Lack of panel space. I’d love one especially since our aux fuel tank doesn’t even have a fuel gauge. But there’s nowhere to put it. Already our radio and transponder is mounted outside of the panel.
I’d also have to imagine with the silly requirement to have two altimeters, there are many planes with bigger panels that don’t have an instrument hole available.
Water has an epsilon_r of around 100.
Is this related?
I cannot believe the capacitive gauges are designed to rely directly on the relative permittivity of the fuel. Well, unless they are truly crap.
They should contain two “capacitor plates” with a fixed dielectric between them, which has an air gap, and the fuel level just gradually fills the air gap.
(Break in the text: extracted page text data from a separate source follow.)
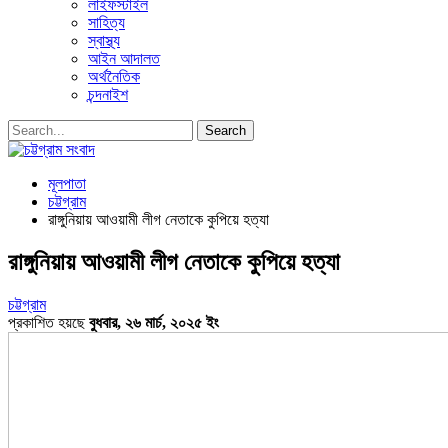
লাইফস্টাইল
সাহিত্য
স্বাস্থ্য
আইন আদালত
অর্থনৈতিক
চন্দনাইশ
মূলপাতা
চট্টগ্রাম
রাঙ্গুনিয়ায় আওয়ামী লীগ নেতাকে কুপিয়ে হত্যা
রাঙ্গুনিয়ায় আওয়ামী লীগ নেতাকে কুপিয়ে হত্যা
চট্টগ্রাম
প্রকাশিত হয়ছে
বুধবার, ২৬ মার্চ, ২০২৫ ইং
That way the relative permittivity of the fuel is not directly relevant.
Peter wrote:
They should contain two “capacitor plates” with a fixed dielectric between them, which has an air gap, and the fuel level just gradually fills the air gap. That way the relative permittivity of the fuel is not directly relevant.
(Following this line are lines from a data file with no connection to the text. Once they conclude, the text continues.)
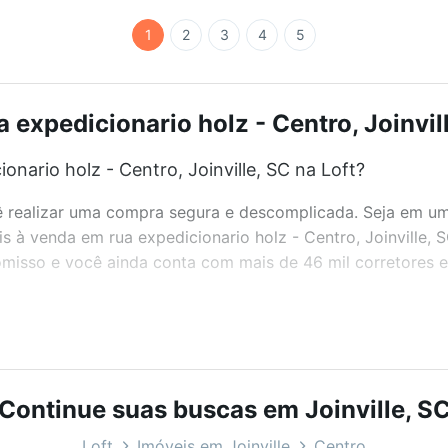
1
2
3
4
5
 expedicionario holz - Centro, Joinvill
nario holz - Centro, Joinville, SC na Loft?
realizar uma compra segura e descomplicada. Seja em um b
is à venda em rua expedicionario holz - Centro, Joinville,
misso e você ainda conta com mais de 46 mil corretores e 
bairros e até condomínios favoritos. Você também pode usa
com o preço, metragem e comodidades, como piscina, aca
Continue suas buscas em Joinville, S
oinville, SC ideal para você na Loft.
Loft
Imóveis em Joinville
Centro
That’s how you’d do it properly. But hey, this is aviation. The way I read the G-SPAO accident report, the EC135 fuel sensor just consists of two concentric tubes in the fuel tank (with a few slots to weaken them mechanically so they collapse and not pierce the tank in an accident) and they measure the capacitance across those tubes (chapter 1.6.5.1). And AAIB claims this is a typical setup in aviation.
Furthermore, apparently, contaminating water tends to get between the capacitor plates and stick there. According to the AAIB report, about 6% of the EC135 fleet overreads. There’s an alert service bulletin from Airbus Helicopters out about this issue.
As far as I know, even airliners use these probes (concentric tubes). They just have several of them in each fuel tank and their systems should also measure actual relative permittivity of fuel. Even those don’t like water, but I don’t think it’s seen as a weakness, more like a warning that you have water where it’s not supposed to be. Maybe some airliner driver will care to comment.